Shift from investor-driven to end-user market

However, experts caution that the growth is not uniform across all regions. Pradeep Mishra, a property expert, emphasised that while real demand is visible in areas where infrastructure work has begun, locations with only project announcements are witnessing speculative activity.

“The market is shifting from being investor-driven to end-user driven. But this is not an all-round boom—it is a structural shift,” he said. He also highlighted that while premium housing continues to see strong demand, the affordable housing segment remains under pressure due to rising costs and affordability challenges.

Higher returns, higher risks in land investments

The report also emphasised that land investments tend to deliver the highest returns during the early stages of infrastructure development. However, this segment carries higher risks, including speculative bubbles and fraud, particularly affecting inexperienced buyers.

Liquidity challenges in smaller cities

Liquidity remains another concern in smaller cities. While entry into the market is relatively easy, exiting investments—especially in resale—can take longer compared to metro cities. That said, improving infrastructure, job creation, and the entry of organised developers are gradually strengthening market depth and buyer confidence.

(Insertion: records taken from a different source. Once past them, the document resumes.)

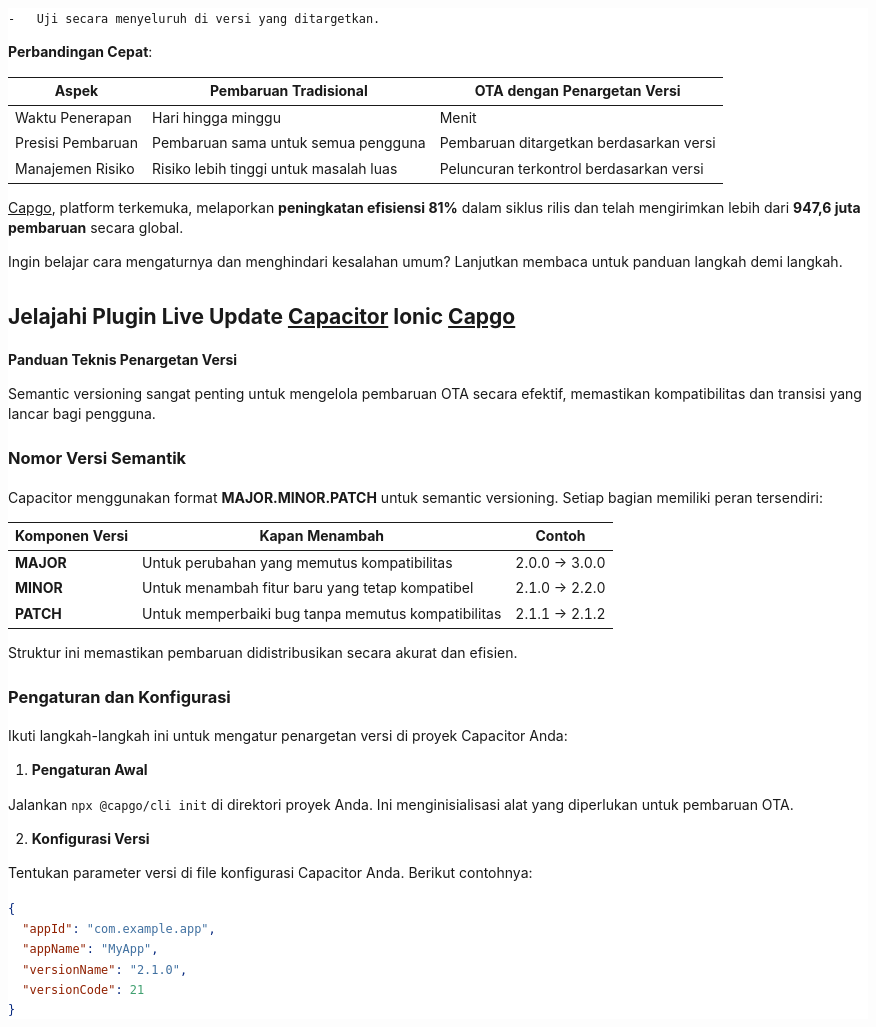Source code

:     -   Uji secara menyeluruh di versi yang ditargetkan.
        

**Perbandingan Cepat**:

| **Aspek** | **Pembaruan Tradisional** | **OTA dengan Penargetan Versi** |
| --- | --- | --- |
| Waktu Penerapan | Hari hingga minggu | Menit |
| Presisi Pembaruan | Pembaruan sama untuk semua pengguna | Pembaruan ditargetkan berdasarkan versi |
| Manajemen Risiko | Risiko lebih tinggi untuk masalah luas | Peluncuran terkontrol berdasarkan versi |

[Capgo](https://capgo.app/), platform terkemuka, melaporkan **peningkatan efisiensi 81%** dalam siklus rilis dan telah mengirimkan lebih dari **947,6 juta pembaruan** secara global.

Ingin belajar cara mengaturnya dan menghindari kesalahan umum? Lanjutkan membaca untuk panduan langkah demi langkah.

## Jelajahi Plugin Live Update [Capacitor](https://capacitorjs.com/) Ionic [Capgo](https://capgo.app/plugins)

**Panduan Teknis Penargetan Versi**

Semantic versioning sangat penting untuk mengelola pembaruan OTA secara efektif, memastikan kompatibilitas dan transisi yang lancar bagi pengguna.

### Nomor Versi Semantik

Capacitor menggunakan format **MAJOR.MINOR.PATCH** untuk semantic versioning. Setiap bagian memiliki peran tersendiri:

| Komponen Versi | Kapan Menambah | Contoh |
| --- | --- | --- |
| **MAJOR** | Untuk perubahan yang memutus kompatibilitas | 2.0.0 → 3.0.0 |
| **MINOR** | Untuk menambah fitur baru yang tetap kompatibel | 2.1.0 → 2.2.0 |
| **PATCH** | Untuk memperbaiki bug tanpa memutus kompatibilitas | 2.1.1 → 2.1.2 |

Struktur ini memastikan pembaruan didistribusikan secara akurat dan efisien.

### Pengaturan dan Konfigurasi

Ikuti langkah-langkah ini untuk mengatur penargetan versi di proyek Capacitor Anda:

1. **Pengaturan Awal**

Jalankan `npx @capgo/cli init` di direktori proyek Anda. Ini menginisialisasi alat yang diperlukan untuk pembaruan OTA.

2. **Konfigurasi Versi**

Tentukan parameter versi di file konfigurasi Capacitor Anda. Berikut contohnya:

```json
{
  "appId": "com.example.app",
  "appName": "MyApp",
  "versionName": "2.1.0",
  "versionCode": 21
}
```
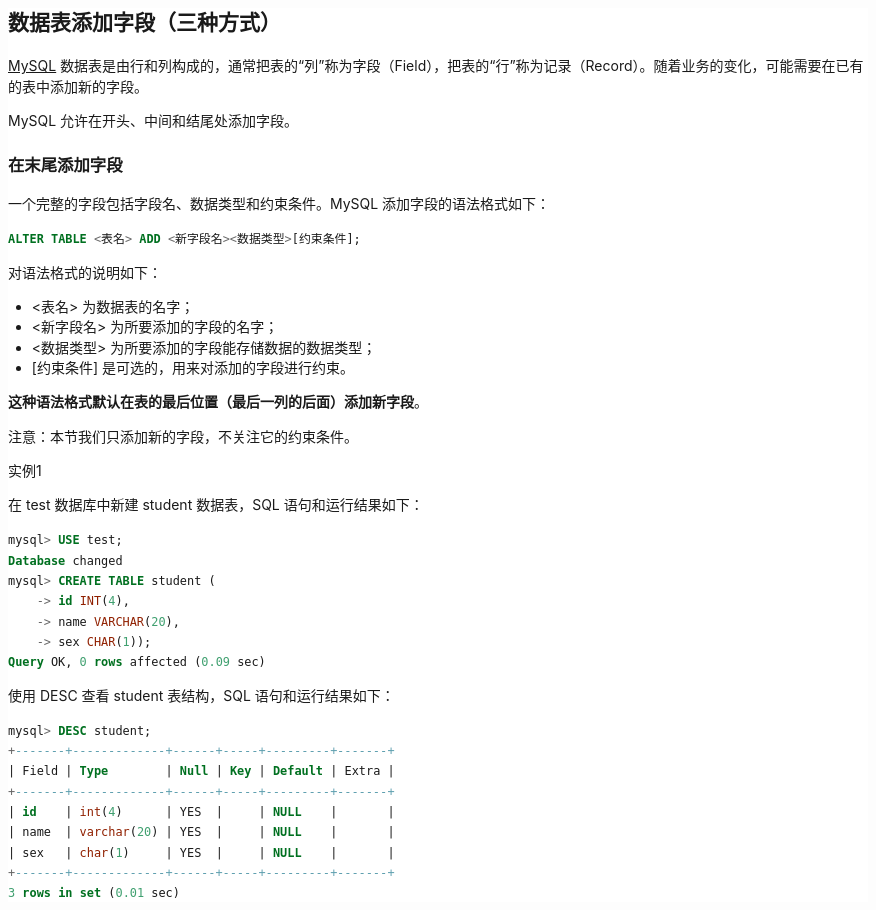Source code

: 

## 数据表添加字段（三种方式）

[MySQL](http://c.biancheng.net/mysql/) 数据表是由行和列构成的，通常把表的“列”称为字段（Field），把表的“行”称为记录（Record）。随着业务的变化，可能需要在已有的表中添加新的字段。

MySQL 允许在开头、中间和结尾处添加字段。

### 在末尾添加字段

一个完整的字段包括字段名、数据类型和约束条件。MySQL 添加字段的语法格式如下：

```sql
ALTER TABLE <表名> ADD <新字段名><数据类型>[约束条件];
```



对语法格式的说明如下：                    

- <表名> 为数据表的名字；
- <新字段名> 为所要添加的字段的名字；
- <数据类型> 为所要添加的字段能存储数据的数据类型；
- [约束条件] 是可选的，用来对添加的字段进行约束。


**这种语法格式默认在表的最后位置（最后一列的后面）添加新字段**。

注意：本节我们只添加新的字段，不关注它的约束条件。

实例1

在 test 数据库中新建 student 数据表，SQL 语句和运行结果如下：

```sql
mysql> USE test;
Database changed
mysql> CREATE TABLE student (
    -> id INT(4),
    -> name VARCHAR(20),
    -> sex CHAR(1));
Query OK, 0 rows affected (0.09 sec)                           
```


使用 DESC 查看 student 表结构，SQL 语句和运行结果如下：

```sql
mysql> DESC student;
+-------+-------------+------+-----+---------+-------+
| Field | Type        | Null | Key | Default | Extra |
+-------+-------------+------+-----+---------+-------+
| id    | int(4)      | YES  |     | NULL    |       |
| name  | varchar(20) | YES  |     | NULL    |       |
| sex   | char(1)     | YES  |     | NULL    |       |
+-------+-------------+------+-----+---------+-------+
3 rows in set (0.01 sec)
```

Job creation key to sustaining housing demand

The role of employment in maintaining growth in the real estate sector is also important to note. Experts have observed that infrastructure development is often accompanied by new employment opportunities, which in turn will fuel housing demand. Government moves to spur economic activity in smaller cities will also support this trend.

Affordable housing faces supply constraints

In spite of this demand, the affordable segment is lacking in supply. With increasing prices for land and construction, developers are shifting to premium and luxury segments, thus affecting the availability of affordable properties.

Developers eye emerging markets, like Ayodhya

Meanwhile, experts pointed out that large real estate companies are increasingly looking at emerging markets like Ayodhya, which offers infrastructure and tourism-based growth opportunities. As the growth rate slows down in Tier 1 cities, other small cities are emerging as attractive investment destinations.

Experts advise cautious, research-driven investment

Experts recommend that homebuyers and investors be cautious and research-oriented while investing in the property sector. It is crucial to understand the plans of the government, infrastructure projects, and legal clearances before investing.

Global factors add cost pressure to real estate

In a related development, global factors are also beginning to influence India’s real estate sector. Disruptions in the Strait of Hormuz due to ongoing geopolitical tensions are impacting supply chains, leading to increased costs of construction materials such as steel, aluminium, and marble.

Luxury housing prices may rise: Anarock

According to Anarock, this could push up property prices—particularly in luxury markets—by up to 5 per cent. The impact is expected to be most pronounced in Mumbai, which dominates India’s ultra-luxury housing segment and relies heavily on imported materials.

Real Estate Outlook: A sector in transition

As India's real estate market continues to evolve at domestic levels and faces global challenges, the coming years will shape new investment and growth strategies for the country.